-- Opening Marker --

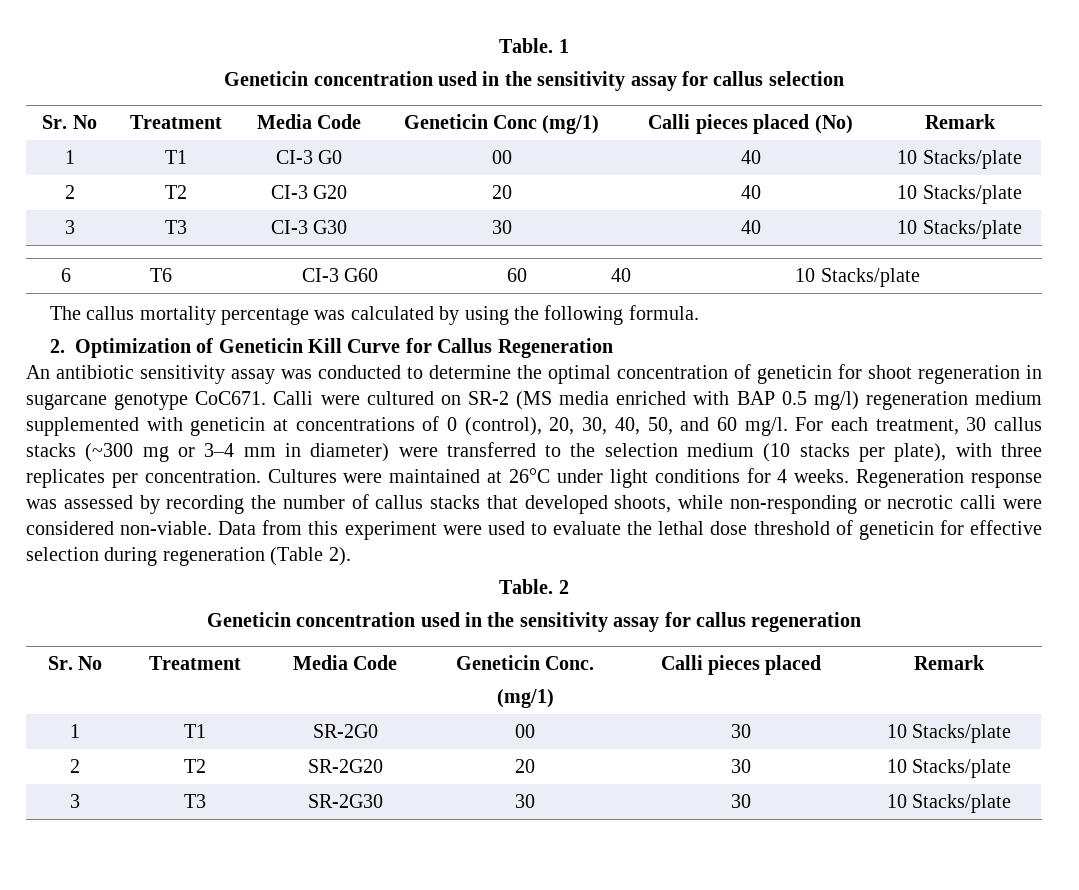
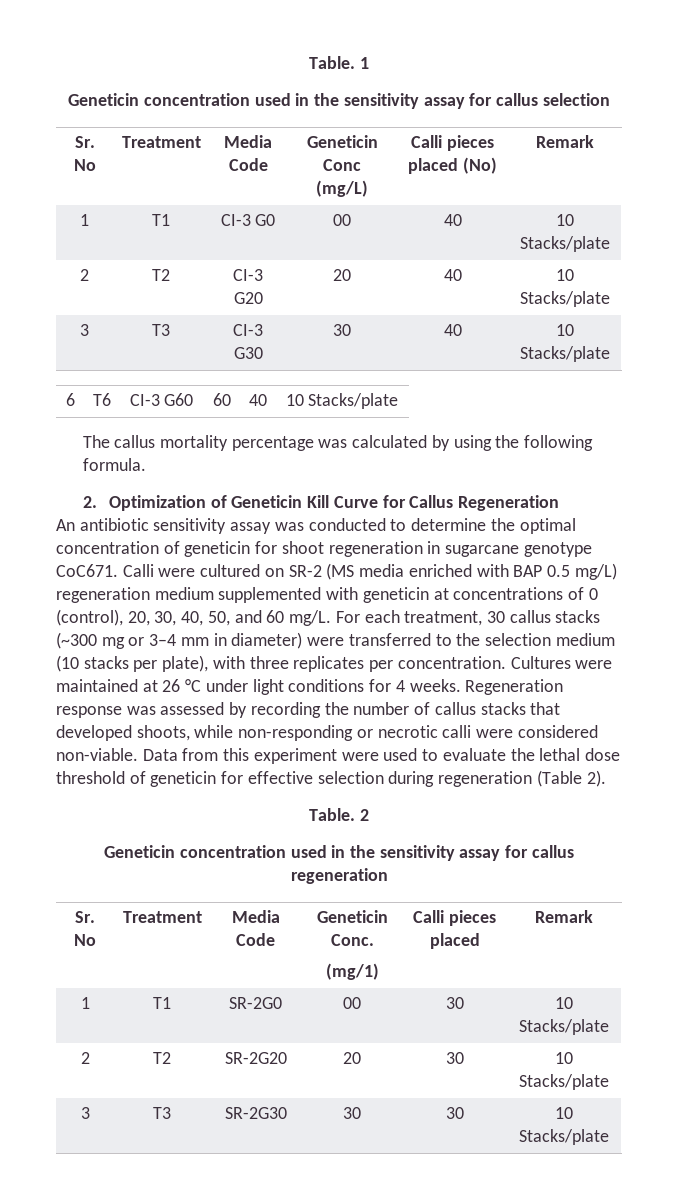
[542,115,600,134] (mg/1) -> [316,180,368,197] (mg/L)
[813,391,859,410] mg/l) -> [574,563,617,580] mg/L)
[744,417,788,436] mg/l. -> [289,610,332,626] mg/L.
[509,468,551,483] 26°C -> [162,679,202,692] 26 °C

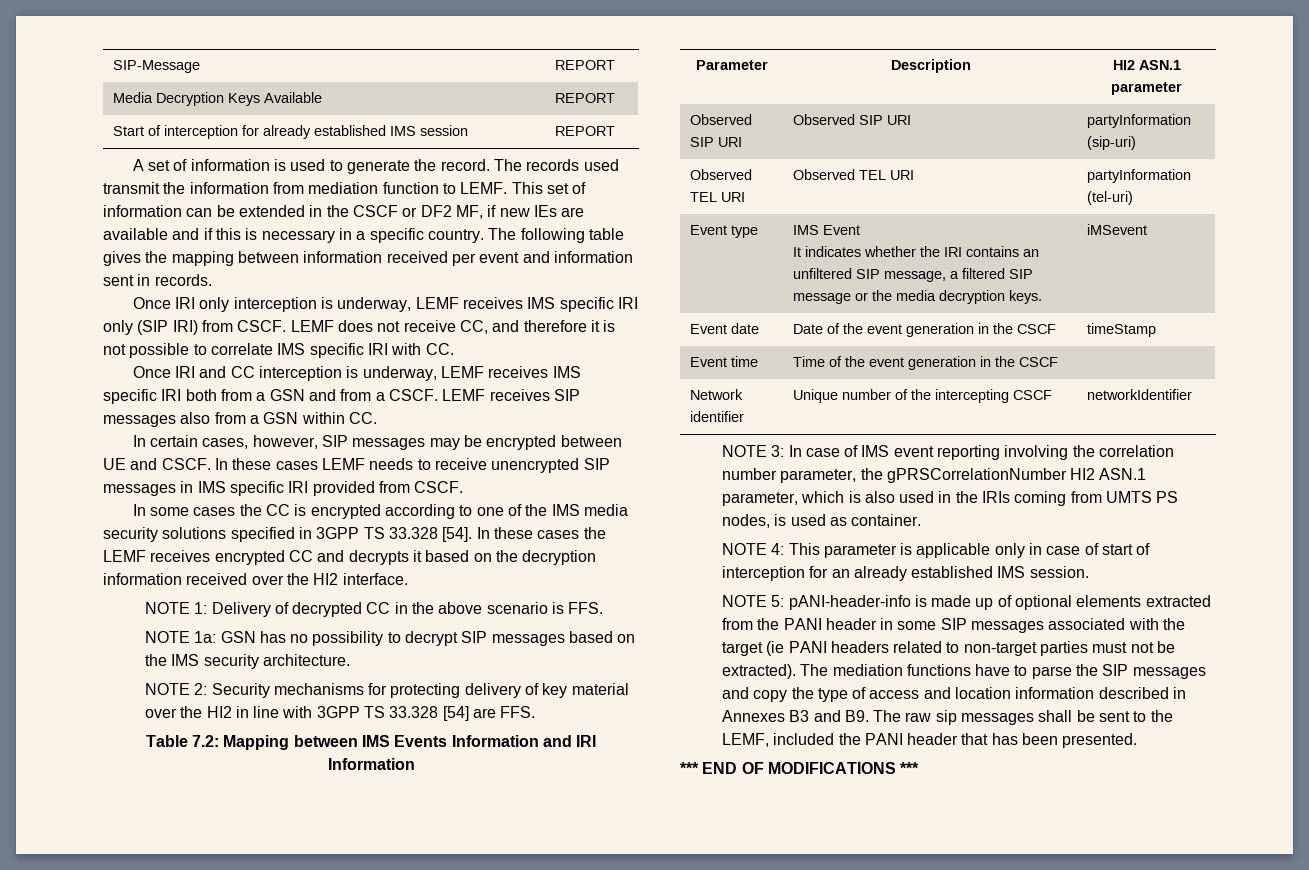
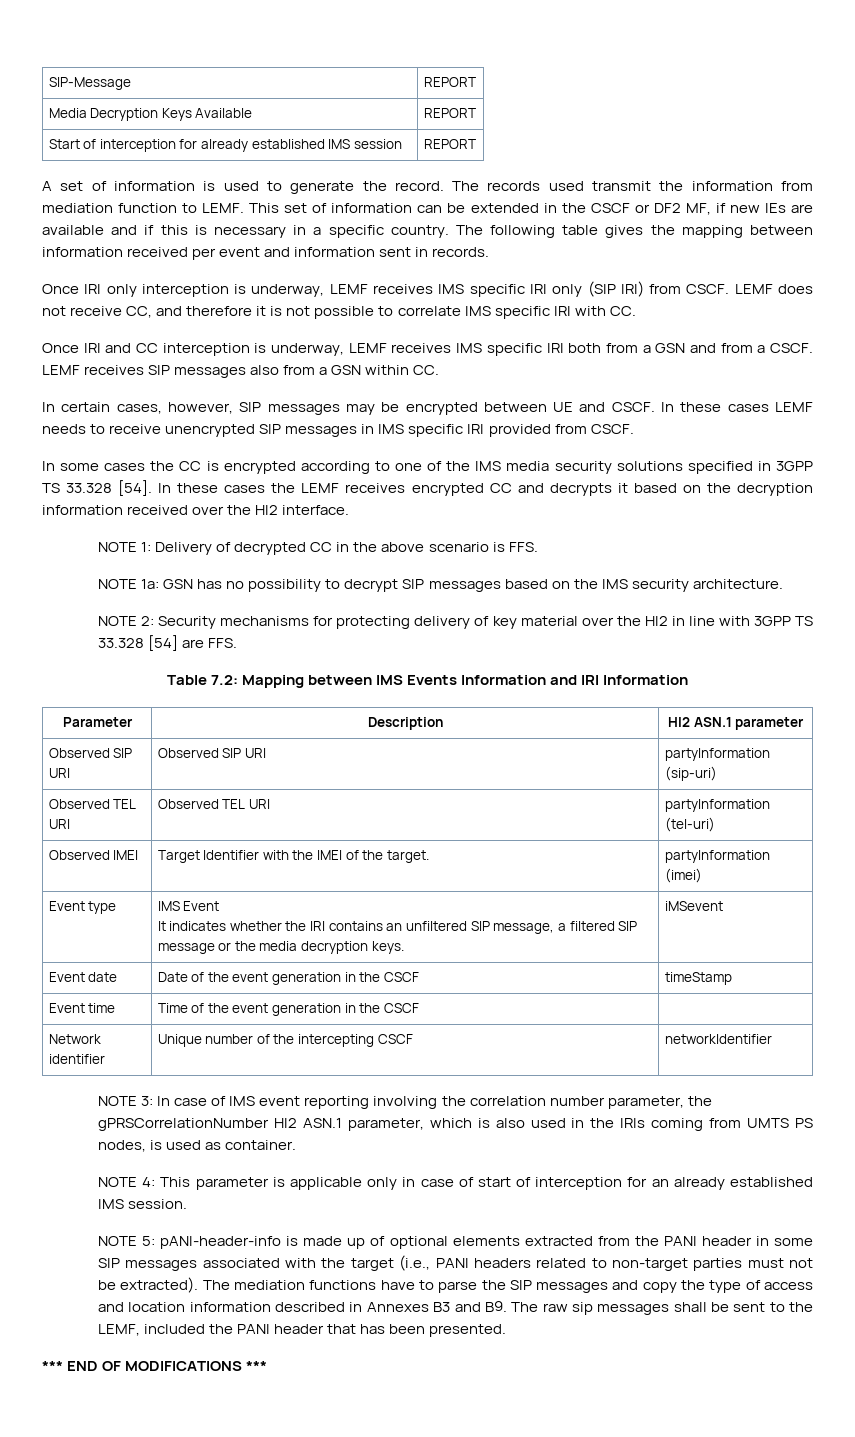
(1133, 198) none -> [48,850,139,860] [157,850,430,863] [664,850,770,863] [664,868,702,883] // Observed IMEI | Target Identifier with the IMEI of the target. | partyInformation (imei)
[766,641,785,656] (ie -> [399,1255,431,1271] (i.e.,

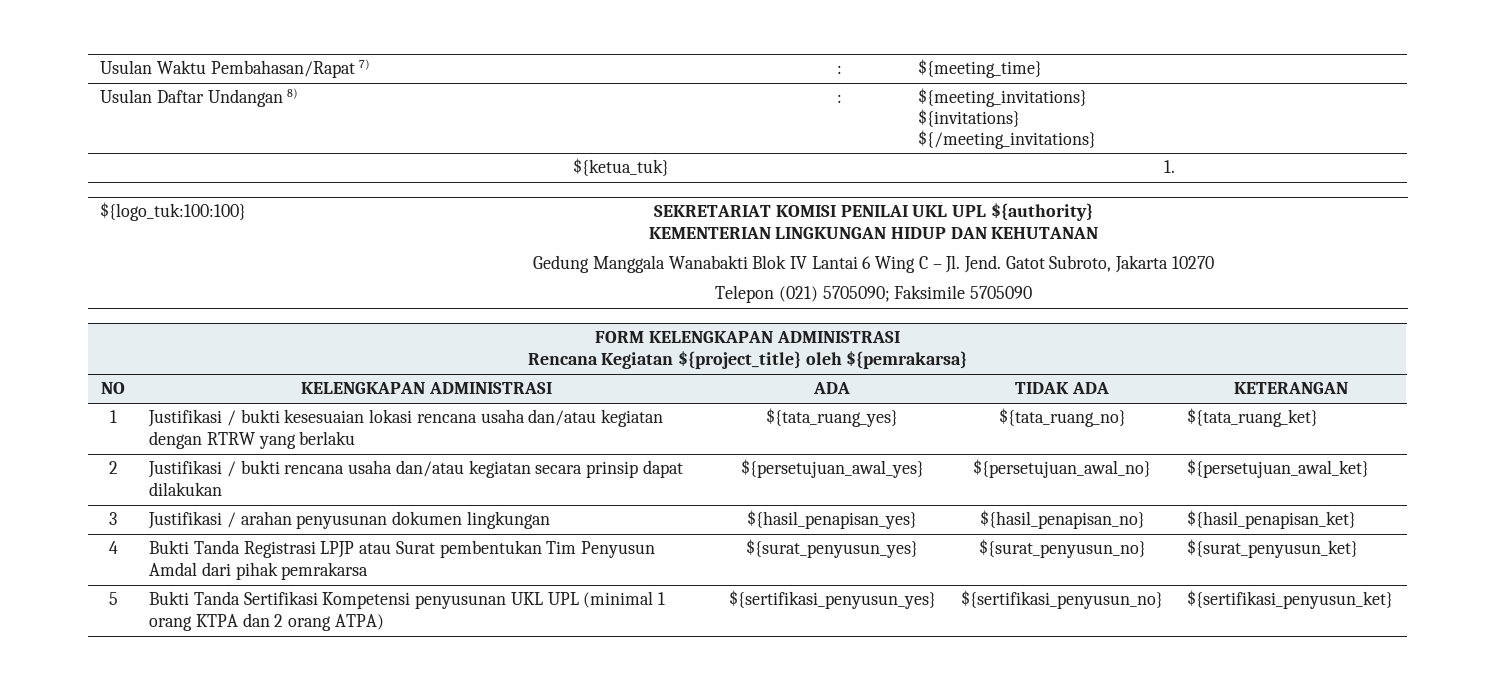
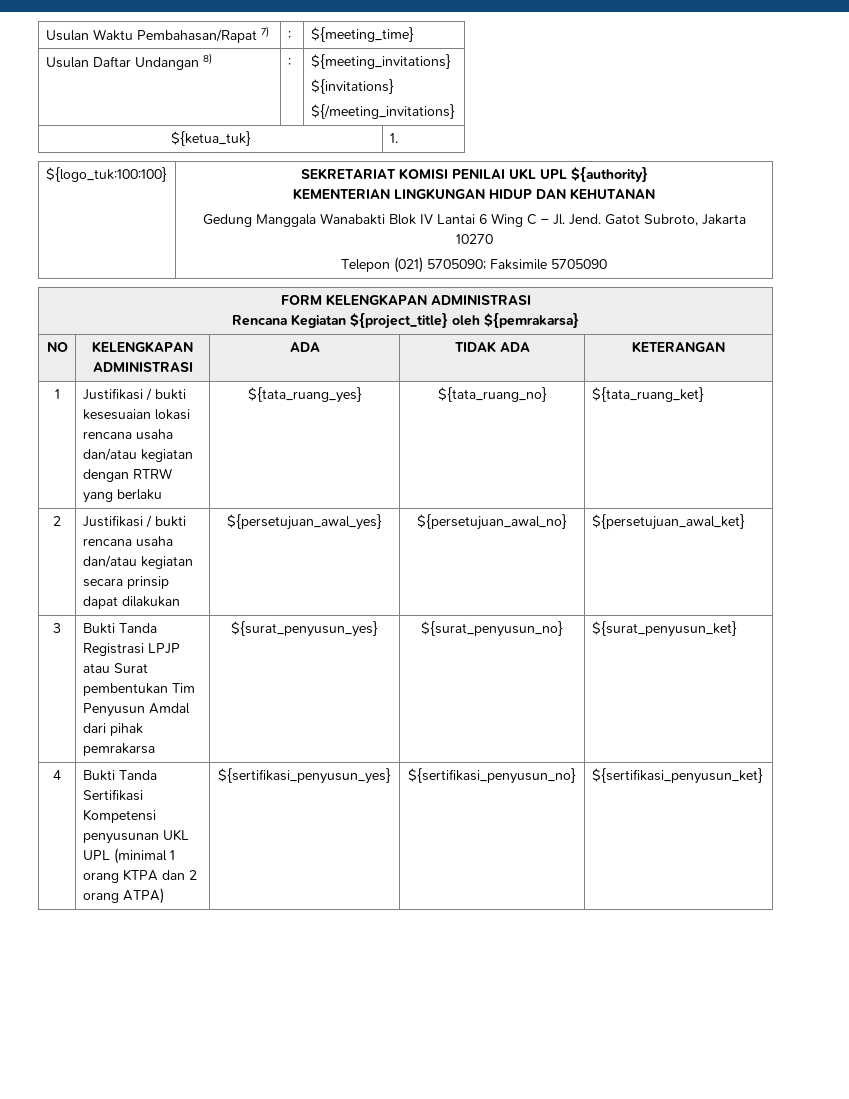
[148,511,550,529] [747,510,917,529] [979,510,1145,529] [1187,510,1357,529] [108,541,118,554] | Justifikasi / arahan penyusunan dokumen lingkungan | ${hasil_penapisan_yes} | ${hasil_penapisan_no} | ${hasil_penapisan_ket} // 4 -> (61, 628) none
[108,592,118,605] 5 -> [53,770,61,780] 4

-- Closing Marker --

### Work to complete
Each entry should be transcribed exactly as given, with pictures omitted.

### Written response
[542,115,600,134] (mg/1) -> [316,180,368,197] (mg/L)
[813,391,859,410] mg/l) -> [574,563,617,580] mg/L)
[744,417,788,436] mg/l. -> [289,610,332,626] mg/L.
[509,468,551,483] 26°C -> [162,679,202,692] 26 °C

(1133, 198) none -> [48,850,139,860] [157,850,430,863] [664,850,770,863] [664,868,702,883] // Observed IMEI | Target Identifier with the IMEI of the target. | partyInformation (imei)
[766,641,785,656] (ie -> [399,1255,431,1271] (i.e.,

[148,511,550,529] [747,510,917,529] [979,510,1145,529] [1187,510,1357,529] [108,541,118,554] | Justifikasi / arahan penyusunan dokumen lingkungan | ${hasil_penapisan_yes} | ${hasil_penapisan_no} | ${hasil_penapisan_ket} // 4 -> (61, 628) none
[108,592,118,605] 5 -> [53,770,61,780] 4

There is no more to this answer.